* What you should do
Lay out the lines from the line containing "lenguaje natural, el r" up to and including the line containing "вляется слабогорючим и" as a Markdown table with the columns Row and Text, numbering each line and skipping any blank ones. Leave the pictures out of the table.

BEGIN Entries shown

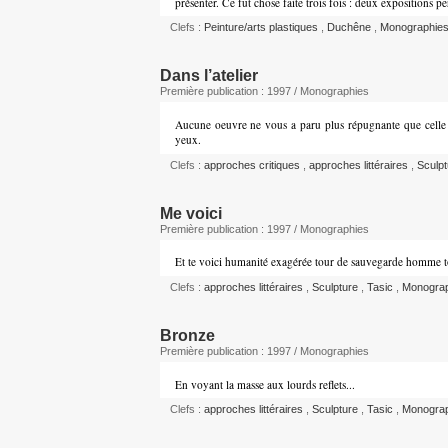
présenter. Ce fut chose faite trois fois : deux expositions p
Clefs :
Peinture/arts plastiques
,
Duchêne
,
Monographie
Dans l’atelier
Première publication : 1997 / Monographies
Aucune oeuvre ne vous a paru plus répugnante que celle 
yeux.
Clefs :
approches critiques
,
approches littéraires
,
Sculp
Me voici
Première publication : 1997 / Monographies
Et te voici humanité exagérée tour de sauvegarde homme
Clefs :
approches littéraires
,
Sculpture
,
Tasic
,
Monogra
Bronze
Première publication : 1997 / Monographies
En voyant la masse aux lourds reflets...
Clefs :
approches littéraires
,
Sculpture
,
Tasic
,
Monogra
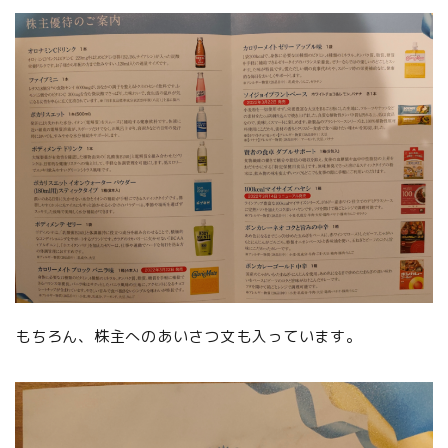
もちろん、株主へのあいさつ文も入っています。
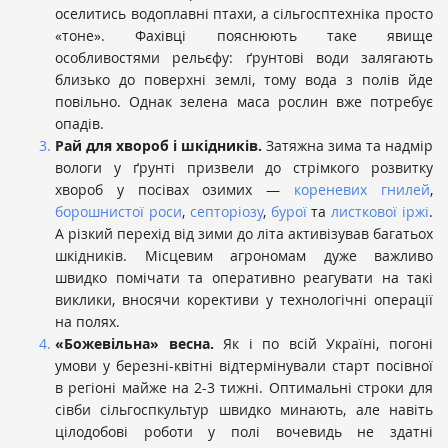
оселитись водоплавні птахи, а сільгосптехніка просто
«тоне». Фахівці пояснюють таке явище
особливостями рельєфу: ґрунтові води залягають
близько до поверхні землі, тому вода з полів йде
повільно. Однак зелена маса рослин вже потребує
опадів.
Рай для хвороб і шкідників.
Затяжна зима та надмір
вологи у ґрунті призвели до стрімкого розвитку
хвороб у посівах озимих —
кореневих гнилей
,
борошнистої роси
,
септоріозу
,
бурої
та
листкової іржі
.
А різкий перехід від зими до літа активізував багатьох
шкідників. Місцевим агрономам дуже важливо
швидко помічати та оперативно реагувати на такі
виклики, вносячи корективи у технологічні операції
на полях.
«Божевільна» весна.
Як і по всій Україні, погоні
умови у березні-квітні відтермінували старт посівної
в регіоні майже на 2-3 тижні. Оптимальні строки для
сівби сільгоспкультур швидко минають, але навіть
цілодобові роботи у полі вочевидь не здатні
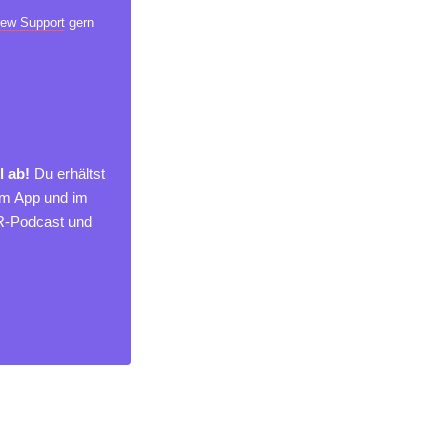
ew Support
gern
l ab!
Du erhältst
um App und im
MR-Podcast und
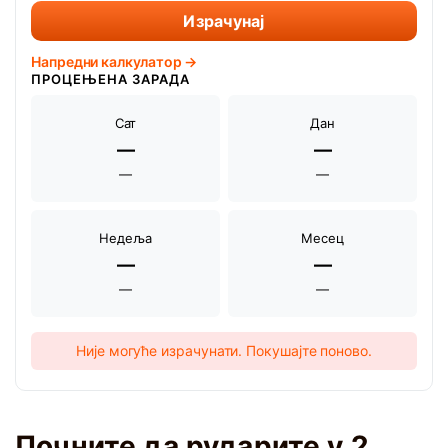
Израчунај
Напредни калкулатор →
ПРОЦЕЊЕНА ЗАРАДА
Сат
Дан
—
—
—
—
Недеља
Месец
—
—
—
—
Није могуће израчунати. Покушајте поново.
Почните да рударите у 2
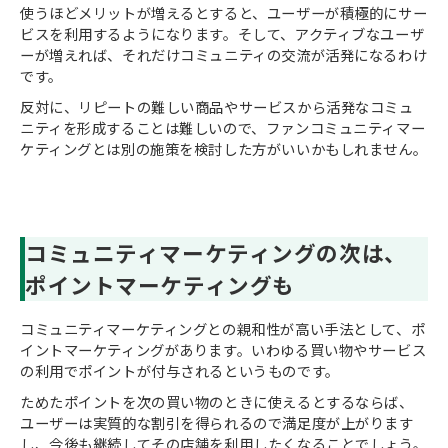
使うほどメリットが増えるとすると、ユーザーが積極的にサー
ビスを利用するようになります。そして、アクティブなユーザ
ーが増えれば、それだけコミュニティの交流が活発になるわけ
です。
反対に、リピートの難しい商品やサービスから活発なコミュ
ニティを形成することは難しいので、ファンコミュニティマー
ケティングとは別の施策を検討した方がいいかもしれません。
コミュニティマーケティングの次は、
ポイントマーケティングも
コミュニティマーケティングとの親和性が高い手法として、ポ
イントマーケティングがあります。いわゆる買い物やサービス
の利用でポイントが付与されるというものです。
ためたポイントを次の買い物のときに使えるとするならば、
ユーザーは実質的な割引を得られるので満足度が上がります
し、今後も継続してその店舗を利用したくなることでしょう。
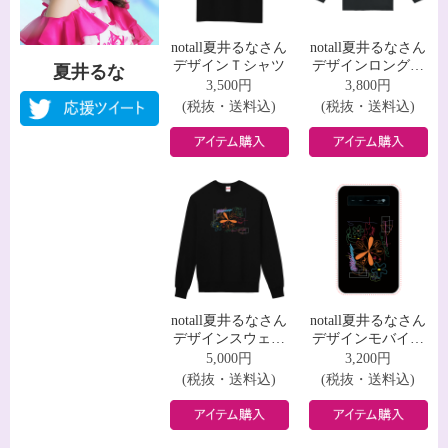
notall夏井るなさん
notall夏井るなさん
デザインＴシャツ
デザインロングス
夏井るな
リーブＴシャツ
3,500円
3,800円
(税抜・送料込)
(税抜・送料込)
notall夏井るなさん
notall夏井るなさん
デザインスウェッ
デザインモバイル
ト
バッテリー
5,000円
3,200円
(税抜・送料込)
(税抜・送料込)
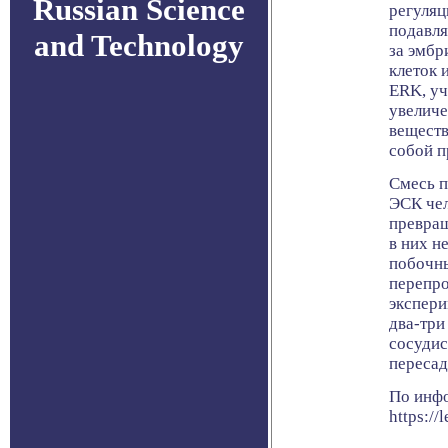
Russian Science
регуляц
подавля
and Technology
за эмбр
клеток 
ERK, уч
увеличе
веществ
собой п
Смесь п
ЭСК чел
превращ
в них н
побочны
перепро
экспери
два-три
сосудис
пересад
По инф
https://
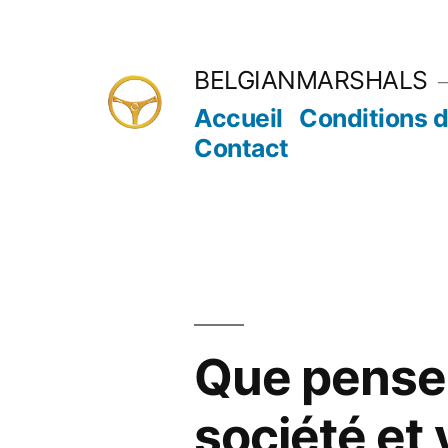
Aller
au
BELGIANMARSHALS
contenu
Accueil
Conditions d
Contact
Que penser
société et 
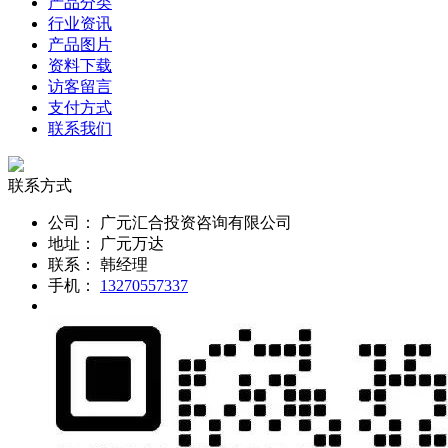
产品分类
行业资讯
产品图片
资料下载
访客留言
支付方式
联系我们
联系方式
公司：
广元汇合投资咨询有限公司
地址：
广元万达
联系：
韩经理
手机：
13270557337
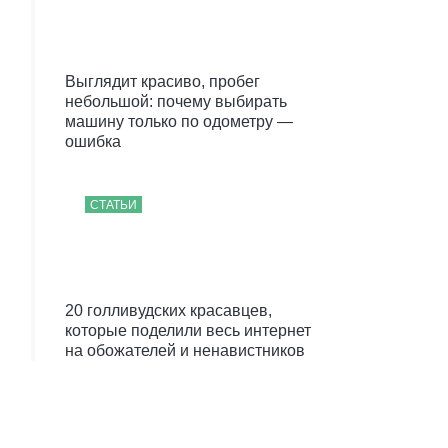
Выглядит красиво, пробег
небольшой: почему выбирать
машину только по одометру —
ошибка
СТАТЬИ
20 голливудских красавцев,
которые поделили весь интернет
на обожателей и ненавистников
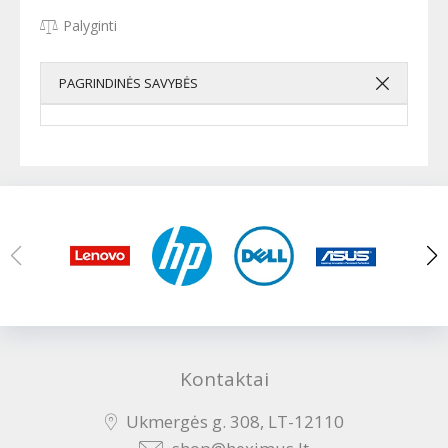
Palyginti
PAGRINDINĖS SAVYBĖS
Kontaktai
Ukmergės g. 308, LT-12110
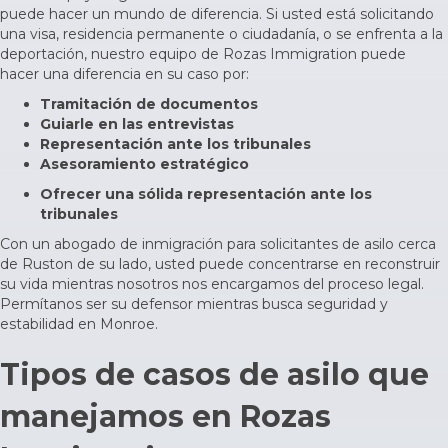
puede hacer un mundo de diferencia. Si usted está solicitando
una visa, residencia permanente o ciudadanía, o se enfrenta a la
deportación, nuestro equipo de Rozas Immigration puede
hacer una diferencia en su caso por:
Tramitación de documentos
Guiarle en las entrevistas
Representación ante los tribunales
Asesoramiento estratégico
Ofrecer una sólida representación ante los
tribunales
Con un
abogado de inmigración
para solicitantes de asilo cerca
de Ruston de su lado, usted puede concentrarse en reconstruir
su vida mientras nosotros nos encargamos del proceso legal.
Permítanos ser su defensor mientras busca seguridad y
estabilidad en Monroe.
Tipos de casos de asilo que
manejamos en Rozas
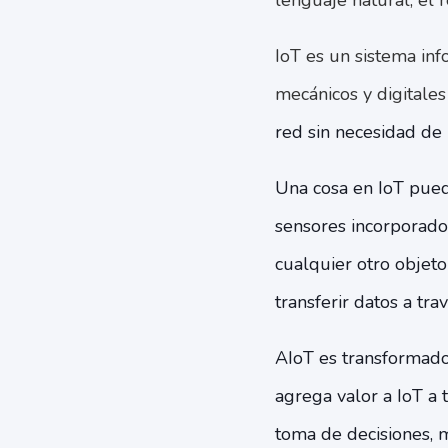
lenguaje natural, el r
IoT es un sistema inf
mecánicos y digitales
red sin necesidad de
Una cosa en IoT pued
sensores incorporados
cualquier otro objeto
transferir datos a tra
AIoT es transformado
agrega valor a IoT a
toma de decisiones, m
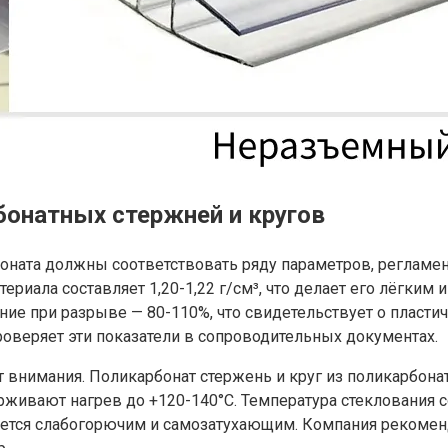
бонатных стержней и кругов
боната должны соответствовать ряду параметров, реглам
ериала составляет 1,20-1,22 г/см³, что делает его лёгким
ение при разрыве — 80-110%, что свидетельствует о пласт
веряет эти показатели в сопроводительных документах.
внимания. Поликарбонат стержень и круг из поликарбонат
живают нагрев до +120-140°C. Температура стеклования со
вляется слабогорючим и самозатухающим. Компания рекоме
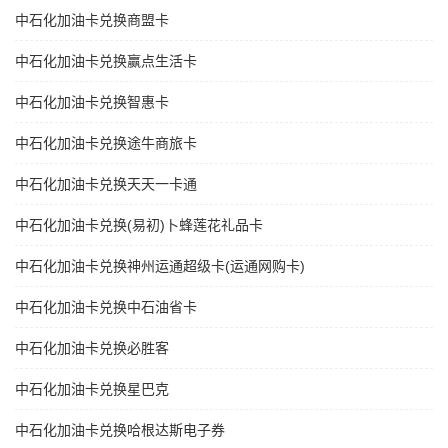
中石化加油卡兑换商盟卡
中石化加油卡兑换赢点生活卡
中石化加油卡兑换智惠卡
中石化加油卡兑换途牛商旅卡
中石化加油卡兑换天天一卡通
中石化加油卡兑换(易初)卜蜂莲花礼品卡
中石化加油卡兑换神州运通超级卡(运通网购卡)
中石化加油卡兑换中石油省卡
中石化加油卡兑换必胜客
中石化加油卡兑换星巴克
中石化加油卡兑换哈根达斯电子券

END Entries shown

* Response below
| Row | Text |
|---|---|
| 1 | lenguaje natural, el r |
| 2 | IoT es un sistema inf |
| 3 | mecánicos y digitales |
| 4 | red sin necesidad de |
| 5 | Una cosa en IoT pued |
| 6 | sensores incorporados |
| 7 | cualquier otro objeto |
| 8 | transferir datos a tra |
| 9 | AIoT es transformado |
| 10 | agrega valor a IoT a |
| 11 | toma de decisiones, m |
| 12 | бонатных стержней и кругов |
| 13 | боната должны соответствовать ряду параметров, реглам |
| 14 | ериала составляет 1,20-1,22 г/см³, что делает его лёгким |
| 15 | ение при разрыве — 80-110%, что свидетельствует о пласт |
| 16 | веряет эти показатели в сопроводительных документах. |
| 17 | внимания. Поликарбонат стержень и круг из поликарбонат |
| 18 | живают нагрев до +120-140°C. Температура стеклования со |
| 19 | вляется слабогорючим и самозатухающим. Компания рекоме |